Objectives: Modelling and simulation (M&S) techniques are now commonly used to analyse clinical pharmacokinetic (PK) and pharmacodynamic (PD) data as part of a model-based drug development framework. However, their use in the pre-clinical stages is limited and within the safety sciences is virtually non-existent. Application of such techniques to pre-clinical safety pharmacology data may help to improve the predictability of adverse effects compared to conventional methods. The aim of this project is to develop PKPD models using cardiovascular (CV) safety pharmacology data, which could eventually be used to predict CV effects in man.

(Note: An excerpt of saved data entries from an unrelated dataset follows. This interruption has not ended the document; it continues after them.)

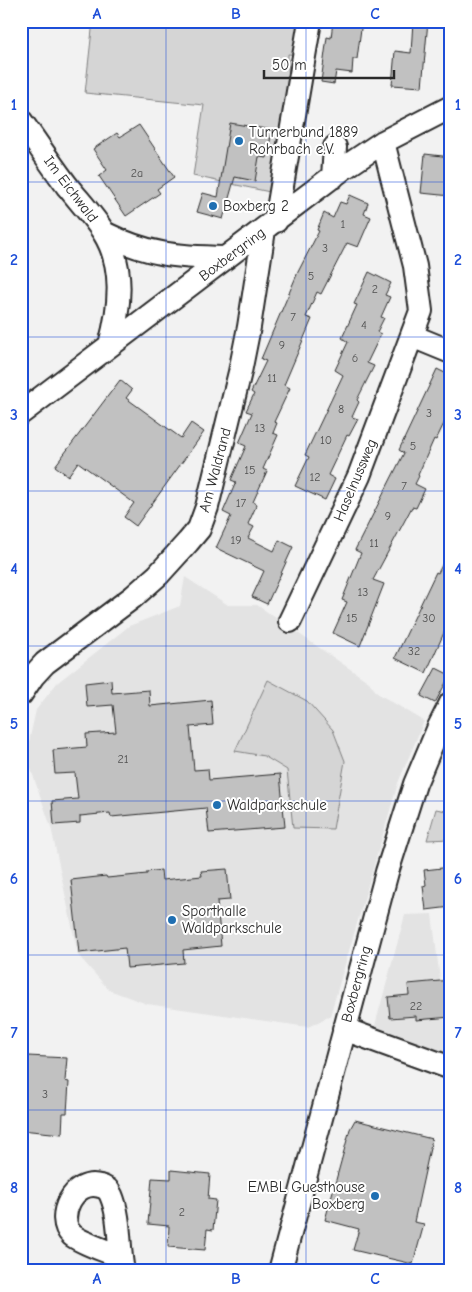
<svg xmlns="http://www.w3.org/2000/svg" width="472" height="1292" viewBox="0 0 472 1292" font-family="'Comic Neue',sans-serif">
<rect width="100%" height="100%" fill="#f2f2f2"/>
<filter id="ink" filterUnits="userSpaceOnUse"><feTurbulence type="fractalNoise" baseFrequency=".02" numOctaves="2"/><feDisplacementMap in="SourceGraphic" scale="10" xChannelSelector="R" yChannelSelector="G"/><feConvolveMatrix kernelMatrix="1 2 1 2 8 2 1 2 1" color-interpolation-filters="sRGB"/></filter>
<g filter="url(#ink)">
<path fill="#e3e3e3" d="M185 577 228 605H257L369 682 377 693 424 721 398 783 330 1016 308 1027 147 1004 109 990 78 955 51 827 26 755 36 710 57 683 129 626 180 606Z
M432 914 449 1054 374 1029 405 915Z"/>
<path fill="#d5d5d5" stroke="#808080" d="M93 21H306L300 55 288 54 289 94 270 192 193 176 204 105 85 93Z
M268 680 307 701 333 730 345 761 333 829 293 828 287 770 264 756 235 751Z
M436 809 451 812V839L427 840Z"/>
<path fill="#c1c1c1" stroke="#2b2b2b" d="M333 21H362L357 59H353L352 73 336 71 334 84 321 82 327 37 331 38Z
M413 21H428L422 87 392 85 395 51 411 53Z
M230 123 272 130 267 158 259 157 255 181 235 177 223 219 197 212 203 193 218 197Z
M139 125 174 177 157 189 160 193 126 216 99 176 107 170 93 149 117 133 120 137Z
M425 154 451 157V196L421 193Z
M350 195 368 203 364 214 371 217 358 247 347 243 321 294 317 292 306 317 312 319 284 385 290 388 274 422 277 423 273 433 278 435 263 469 267 471 253 502 257 504 248 524 254 527 248 538 274 551 279 540 293 547 267 604 252 597 264 571 216 548 231 516 223 512 236 482 231 480 246 446 239 443 252 413 246 411 254 394 251 392 266 361 261 359 298 272 319 231 317 230 324 213 333 218 340 202 346 204Z
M369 272 391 283 385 295 390 297 381 317 384 318 377 332 381 334 367 363 374 366 357 400 359 402 352 417 358 419 349 436 347 435 328 475 335 479 325 500 295 486 309 457 305 455 343 375 335 370 348 342 342 338 357 305 354 304Z
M437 369 451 376V409L436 440 434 439 418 475 419 476 415 484 425 489 416 508 412 507 373 580 384 584 360 646 333 633 347 602 342 600 361 553 355 550 404 453 399 450Z
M120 380 132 390 126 398 181 438 191 423 204 432 136 526 124 517 134 503 78 462 68 476 55 466Z
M451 547V617L426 673 395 658 436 572 438 573Z
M436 668 450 675 435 703 421 696Z
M111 680 112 693 149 690 150 706 211 700 213 725 190 727 194 770 208 769 209 780 280 774 285 827 209 833 206 808 111 817 110 813 80 816V823L54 825 52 801 78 799 75 773 55 774 53 750 87 747 86 734 116 732 113 705 87 707 85 683Z
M451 867V907L426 910 423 886 426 885 424 870Z
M227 869 230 900 217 901 221 946 183 950 184 963 127 968 125 948 79 953 71 880 106 876 107 878 147 874V872L161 870 162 880 202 876 201 871Z
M451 980V1017L416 1020V1016L390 1018 388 997 409 995 408 984Z
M28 1056 67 1058 65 1081 69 1082 67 1113H63L62 1134 21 1130 23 1106H21V1077L27 1078Z
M355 1120 432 1139 414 1222 424 1224 413 1264 353 1250 359 1229 325 1220 350 1129Z
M171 1170 210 1174 208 1199 216 1200 213 1230 207 1229 205 1250 168 1247 169 1226 148 1224 152 1178 171 1179Z"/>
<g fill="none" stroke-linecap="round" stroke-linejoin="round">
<g stroke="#2b2b2b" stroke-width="26">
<path id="minor" d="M21 121C37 143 52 166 68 187 80 202 94 217 104 233 125 267 120 308 110 345
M333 177 335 147
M276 221 310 21
M104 233C148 255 177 257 225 258
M412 336 451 352
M21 413 344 168 383 142 451 107
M290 621 359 476 421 311 415 266 383 142
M21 694 33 676 45 663 133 597 158 575 188 542 199 529 207 507 240 372 249 327 264 230
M344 1029 451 1068
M120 1257C108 1251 81 1243 72 1235 54 1218 74 1178 100 1186 105 1187 109 1190 111 1195 121 1218 118 1247 123 1271
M280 1271 387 872 415 784 439 727 451 703"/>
</g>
<use href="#minor" stroke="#fff" stroke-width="22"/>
</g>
</g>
<path fill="none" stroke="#1d4ed8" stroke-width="1" stroke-opacity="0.55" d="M166 21V1271M306 21V1271M21 182H451M21 337H451M21 491H451M21 646H451M21 801H451M21 955H451M21 1110H451"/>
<g fill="#1f6fb2" stroke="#fff" stroke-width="2">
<circle cx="239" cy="141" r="5"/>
<circle cx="213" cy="206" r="5"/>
<circle cx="217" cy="805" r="5"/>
<circle cx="172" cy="920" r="5"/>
<circle cx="375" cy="1196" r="5"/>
</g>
<g text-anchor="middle" stroke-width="4" stroke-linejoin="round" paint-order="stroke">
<g font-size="12" fill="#505050">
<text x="137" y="177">2a</text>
<text x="343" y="228">1</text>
<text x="325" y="252">3</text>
<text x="311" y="280">5</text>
<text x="375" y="293">2</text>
<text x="293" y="321">7</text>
<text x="364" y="329">4</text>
<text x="282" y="349">9</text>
<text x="355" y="362">6</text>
<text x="272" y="382">11</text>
<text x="341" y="413">8</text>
<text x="429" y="417">3</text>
<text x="260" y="432">13</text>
<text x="326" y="444">10</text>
<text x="413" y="450">5</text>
<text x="250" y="474">15</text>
<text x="315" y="481">12</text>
<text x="404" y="490">7</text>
<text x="241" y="507">17</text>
<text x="388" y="520">9</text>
<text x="236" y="544">19</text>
<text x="374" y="547">11</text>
<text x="363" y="596">13</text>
<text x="352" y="622">15</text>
<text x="429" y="622">30</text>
<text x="414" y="655">32</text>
<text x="123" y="763">21</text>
<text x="416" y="1010">22</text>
<text x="45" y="1098">3</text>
<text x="182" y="1216">2</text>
</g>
<g font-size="15" fill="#2b2b2b" stroke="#fff" text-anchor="start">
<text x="249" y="137">Turnerbund 1889<tspan x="249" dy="17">Rohrbach e.V.</tspan></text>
<text x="223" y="211">Boxberg 2</text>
<text x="227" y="810">Waldparkschule</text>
<text x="182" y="916">Sporthalle<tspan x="182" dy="17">Waldparkschule</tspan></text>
<text x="365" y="1192" text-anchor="end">EMBL Guesthouse<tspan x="365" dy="17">Boxberg</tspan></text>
</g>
<g font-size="15" fill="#2b2b2b" stroke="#fff">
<text transform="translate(71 189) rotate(53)" y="5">Im Eichwald</text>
<text transform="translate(232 254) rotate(-37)" y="5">Boxbergring</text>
<text transform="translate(215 470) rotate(-75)" y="5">Am Waldrand</text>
<text transform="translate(355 480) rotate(-67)" y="5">Haselnussweg</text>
<text transform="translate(356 984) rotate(-75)" y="5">Boxbergring</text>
</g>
</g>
<rect width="472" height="1292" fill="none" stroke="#fff" stroke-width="55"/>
<path d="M264 70v8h130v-8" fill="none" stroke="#2b2b2b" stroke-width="2.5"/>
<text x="272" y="70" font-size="15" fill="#2b2b2b" stroke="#ffffff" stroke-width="4" paint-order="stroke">50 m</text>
<rect x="28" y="28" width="416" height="1236" fill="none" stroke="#1d4ed8" stroke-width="2"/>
<g font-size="16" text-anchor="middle" font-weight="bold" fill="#1d4ed8">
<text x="97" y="19">A</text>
<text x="236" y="19">B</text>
<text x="375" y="19">C</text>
<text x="14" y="110">1</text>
<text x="458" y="110">1</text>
<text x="14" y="265">2</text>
<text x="458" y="265">2</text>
<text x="14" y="420">3</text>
<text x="458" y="420">3</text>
<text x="14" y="574">4</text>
<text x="458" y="574">4</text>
<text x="14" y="729">5</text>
<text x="458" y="729">5</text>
<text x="14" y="884">6</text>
<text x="458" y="884">6</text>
<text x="14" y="1038">7</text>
<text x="458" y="1038">7</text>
<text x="14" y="1193">8</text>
<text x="458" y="1193">8</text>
<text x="97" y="1284">A</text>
<text x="236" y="1284">B</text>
<text x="375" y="1284">C</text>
</g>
</svg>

Methods: PKPD relationships for the CV effects of NG-nitro-L-arginine methyl ester (L-NAME) were analysed using non-linear mixed effects modelling. Data were available for various pre-clinical species and analysis was performed using the MONOLIX software in a sequential manner. Various compartmental PK models, including ones modified to describe the conversion of L-NAME to its active metabolite NG-nitro-L-arginine (L-NOARG) were analysed. Indirect effect models with stimulation/inhibition of production of response were used to describe the effects of L-NAME on the haemodynamic parameters. Since haemodynamic parameters display circadian rhythms, various models were assessed to describe baseline data.

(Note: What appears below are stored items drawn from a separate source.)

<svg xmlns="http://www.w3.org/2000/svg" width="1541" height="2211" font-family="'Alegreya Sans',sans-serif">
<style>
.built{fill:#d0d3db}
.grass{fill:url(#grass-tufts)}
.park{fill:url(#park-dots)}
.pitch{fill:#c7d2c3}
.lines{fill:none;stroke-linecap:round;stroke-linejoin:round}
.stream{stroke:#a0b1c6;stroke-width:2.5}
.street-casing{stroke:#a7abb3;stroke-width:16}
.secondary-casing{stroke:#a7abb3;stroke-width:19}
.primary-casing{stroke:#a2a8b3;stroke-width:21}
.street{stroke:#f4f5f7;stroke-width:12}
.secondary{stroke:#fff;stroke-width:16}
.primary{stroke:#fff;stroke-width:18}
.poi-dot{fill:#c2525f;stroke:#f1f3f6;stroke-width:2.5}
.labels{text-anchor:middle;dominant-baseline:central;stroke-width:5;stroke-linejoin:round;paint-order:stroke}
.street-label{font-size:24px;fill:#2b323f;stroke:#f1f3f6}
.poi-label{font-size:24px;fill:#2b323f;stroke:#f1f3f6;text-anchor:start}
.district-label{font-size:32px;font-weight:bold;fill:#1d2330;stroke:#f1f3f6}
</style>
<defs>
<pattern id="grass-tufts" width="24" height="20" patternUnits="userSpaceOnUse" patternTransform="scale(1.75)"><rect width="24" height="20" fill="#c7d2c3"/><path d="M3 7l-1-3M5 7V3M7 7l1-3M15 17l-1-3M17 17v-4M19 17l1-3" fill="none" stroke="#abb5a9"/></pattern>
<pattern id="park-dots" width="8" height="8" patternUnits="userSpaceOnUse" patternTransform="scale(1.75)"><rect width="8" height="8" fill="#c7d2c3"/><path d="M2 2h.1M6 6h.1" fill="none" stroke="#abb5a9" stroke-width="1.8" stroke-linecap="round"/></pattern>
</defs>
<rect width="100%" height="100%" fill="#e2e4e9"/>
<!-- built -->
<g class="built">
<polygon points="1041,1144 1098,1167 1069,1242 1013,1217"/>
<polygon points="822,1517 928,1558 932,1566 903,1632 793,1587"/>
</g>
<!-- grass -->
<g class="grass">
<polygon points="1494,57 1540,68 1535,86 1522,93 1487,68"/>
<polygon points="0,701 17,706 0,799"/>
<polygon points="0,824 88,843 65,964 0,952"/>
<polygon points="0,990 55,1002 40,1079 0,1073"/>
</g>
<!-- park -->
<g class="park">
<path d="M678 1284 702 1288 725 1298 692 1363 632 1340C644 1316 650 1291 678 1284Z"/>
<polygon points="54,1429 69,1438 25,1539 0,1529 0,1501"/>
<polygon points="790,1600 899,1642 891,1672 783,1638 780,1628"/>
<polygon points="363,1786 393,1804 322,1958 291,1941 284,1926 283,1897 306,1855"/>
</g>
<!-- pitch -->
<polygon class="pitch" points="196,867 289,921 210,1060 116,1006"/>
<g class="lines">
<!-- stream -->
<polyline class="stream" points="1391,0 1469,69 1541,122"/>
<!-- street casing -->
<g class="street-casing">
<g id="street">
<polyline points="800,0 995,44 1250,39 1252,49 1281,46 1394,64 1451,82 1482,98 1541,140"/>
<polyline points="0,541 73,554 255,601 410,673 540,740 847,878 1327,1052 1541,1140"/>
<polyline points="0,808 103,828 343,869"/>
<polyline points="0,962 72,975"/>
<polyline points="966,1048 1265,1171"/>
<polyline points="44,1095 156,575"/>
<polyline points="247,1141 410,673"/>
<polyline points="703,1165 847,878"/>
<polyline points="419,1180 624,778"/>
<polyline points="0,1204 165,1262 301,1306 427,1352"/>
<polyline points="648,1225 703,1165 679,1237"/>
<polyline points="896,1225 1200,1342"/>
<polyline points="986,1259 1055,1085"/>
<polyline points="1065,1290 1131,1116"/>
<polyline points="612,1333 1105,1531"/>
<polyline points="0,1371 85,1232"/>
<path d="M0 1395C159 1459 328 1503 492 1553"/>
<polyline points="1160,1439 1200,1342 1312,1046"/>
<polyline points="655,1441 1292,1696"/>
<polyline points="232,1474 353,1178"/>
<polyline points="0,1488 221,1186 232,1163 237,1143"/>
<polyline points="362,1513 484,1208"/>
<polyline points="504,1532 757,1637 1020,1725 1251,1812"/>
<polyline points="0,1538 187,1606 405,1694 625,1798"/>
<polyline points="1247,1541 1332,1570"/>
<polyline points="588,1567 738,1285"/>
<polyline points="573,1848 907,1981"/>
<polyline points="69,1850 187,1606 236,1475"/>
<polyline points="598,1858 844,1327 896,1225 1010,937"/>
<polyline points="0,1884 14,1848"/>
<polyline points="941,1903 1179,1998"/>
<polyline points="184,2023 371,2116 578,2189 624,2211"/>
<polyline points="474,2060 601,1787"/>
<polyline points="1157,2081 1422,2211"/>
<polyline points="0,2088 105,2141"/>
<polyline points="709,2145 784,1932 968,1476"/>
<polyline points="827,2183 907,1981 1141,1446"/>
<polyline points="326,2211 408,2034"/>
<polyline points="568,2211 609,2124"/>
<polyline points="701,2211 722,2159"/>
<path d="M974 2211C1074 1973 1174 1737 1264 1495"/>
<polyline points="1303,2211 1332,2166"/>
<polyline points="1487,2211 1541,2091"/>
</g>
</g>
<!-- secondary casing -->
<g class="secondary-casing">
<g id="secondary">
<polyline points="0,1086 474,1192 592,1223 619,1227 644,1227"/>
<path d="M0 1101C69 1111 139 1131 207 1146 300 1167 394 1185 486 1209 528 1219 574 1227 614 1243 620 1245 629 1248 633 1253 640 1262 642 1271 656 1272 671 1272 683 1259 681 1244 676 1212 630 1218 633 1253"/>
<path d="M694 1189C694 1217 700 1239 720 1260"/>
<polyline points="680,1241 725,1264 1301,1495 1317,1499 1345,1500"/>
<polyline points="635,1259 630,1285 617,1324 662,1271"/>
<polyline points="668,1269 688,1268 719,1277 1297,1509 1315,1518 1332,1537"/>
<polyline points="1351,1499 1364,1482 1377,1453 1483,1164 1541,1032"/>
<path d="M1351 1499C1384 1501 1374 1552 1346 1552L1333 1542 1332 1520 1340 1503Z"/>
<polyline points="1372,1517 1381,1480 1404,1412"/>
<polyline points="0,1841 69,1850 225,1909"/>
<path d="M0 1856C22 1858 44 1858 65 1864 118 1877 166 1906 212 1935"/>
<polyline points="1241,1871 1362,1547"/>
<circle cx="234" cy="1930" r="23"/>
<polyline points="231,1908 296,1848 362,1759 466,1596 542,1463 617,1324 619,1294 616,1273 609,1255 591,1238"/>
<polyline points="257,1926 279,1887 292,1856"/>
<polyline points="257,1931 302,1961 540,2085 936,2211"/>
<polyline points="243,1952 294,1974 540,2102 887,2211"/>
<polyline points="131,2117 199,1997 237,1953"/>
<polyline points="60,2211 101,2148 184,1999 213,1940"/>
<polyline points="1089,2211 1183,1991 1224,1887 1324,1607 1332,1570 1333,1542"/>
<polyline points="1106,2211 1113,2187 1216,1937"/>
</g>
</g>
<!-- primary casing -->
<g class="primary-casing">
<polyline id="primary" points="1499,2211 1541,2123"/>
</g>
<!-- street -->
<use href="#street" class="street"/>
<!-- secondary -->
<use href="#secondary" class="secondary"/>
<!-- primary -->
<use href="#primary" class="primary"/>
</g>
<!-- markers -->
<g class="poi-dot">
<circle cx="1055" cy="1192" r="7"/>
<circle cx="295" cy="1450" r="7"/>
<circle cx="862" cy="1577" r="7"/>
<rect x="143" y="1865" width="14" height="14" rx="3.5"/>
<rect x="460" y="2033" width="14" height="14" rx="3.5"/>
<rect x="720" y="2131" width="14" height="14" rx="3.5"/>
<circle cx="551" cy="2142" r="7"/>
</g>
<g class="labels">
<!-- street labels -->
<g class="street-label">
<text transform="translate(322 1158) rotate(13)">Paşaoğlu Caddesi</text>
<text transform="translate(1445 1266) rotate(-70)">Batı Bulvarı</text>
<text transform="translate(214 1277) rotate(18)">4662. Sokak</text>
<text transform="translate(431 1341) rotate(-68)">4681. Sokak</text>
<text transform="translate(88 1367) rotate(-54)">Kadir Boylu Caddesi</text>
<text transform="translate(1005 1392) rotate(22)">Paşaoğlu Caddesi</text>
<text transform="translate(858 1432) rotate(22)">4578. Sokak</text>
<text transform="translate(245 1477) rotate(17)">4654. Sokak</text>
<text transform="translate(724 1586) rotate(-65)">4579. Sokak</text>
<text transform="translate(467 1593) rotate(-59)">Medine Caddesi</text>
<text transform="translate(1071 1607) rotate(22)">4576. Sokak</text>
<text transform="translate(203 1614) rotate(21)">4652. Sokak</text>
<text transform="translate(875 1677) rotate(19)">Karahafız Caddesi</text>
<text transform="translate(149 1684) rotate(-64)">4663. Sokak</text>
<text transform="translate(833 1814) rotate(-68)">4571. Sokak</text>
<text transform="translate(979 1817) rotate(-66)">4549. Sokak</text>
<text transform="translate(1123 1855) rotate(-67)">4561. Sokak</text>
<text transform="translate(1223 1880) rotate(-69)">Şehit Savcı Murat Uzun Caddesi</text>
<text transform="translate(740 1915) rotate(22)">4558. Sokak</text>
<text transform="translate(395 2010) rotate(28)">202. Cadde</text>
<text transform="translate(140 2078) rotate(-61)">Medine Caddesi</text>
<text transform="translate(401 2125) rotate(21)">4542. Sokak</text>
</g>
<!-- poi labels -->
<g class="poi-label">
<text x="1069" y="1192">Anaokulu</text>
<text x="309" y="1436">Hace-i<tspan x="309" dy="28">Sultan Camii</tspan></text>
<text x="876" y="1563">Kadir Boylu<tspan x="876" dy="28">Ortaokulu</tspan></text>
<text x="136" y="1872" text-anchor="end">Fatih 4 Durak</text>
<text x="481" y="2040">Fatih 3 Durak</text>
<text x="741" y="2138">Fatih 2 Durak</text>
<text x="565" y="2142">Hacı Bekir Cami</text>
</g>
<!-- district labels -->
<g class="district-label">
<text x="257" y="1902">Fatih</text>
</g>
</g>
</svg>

Results: The PK model that provided the best fit to the data was a 2-compartment, 1st order absorption model modified to describe the conversion of L-NAME to L-NOARG. This confirmed previous work that has shown the disposition of L-NOARG is best described by a 2-compartment model. Modelling of baseline haemodynamic data was best described by a simple cosine model. A model specifically produced to describe the circadian rhythm of CV parameters appeared too complex for this data set. Modelling of the haemodynamic response to L-NAME was adequately described by the indirect response model.
Conclusions: The work achieved to date has shown that PKPD models can be developed using typical CV safety pharmacology data and that non-linear mixed effect modelling is an appropriate method for such analysis.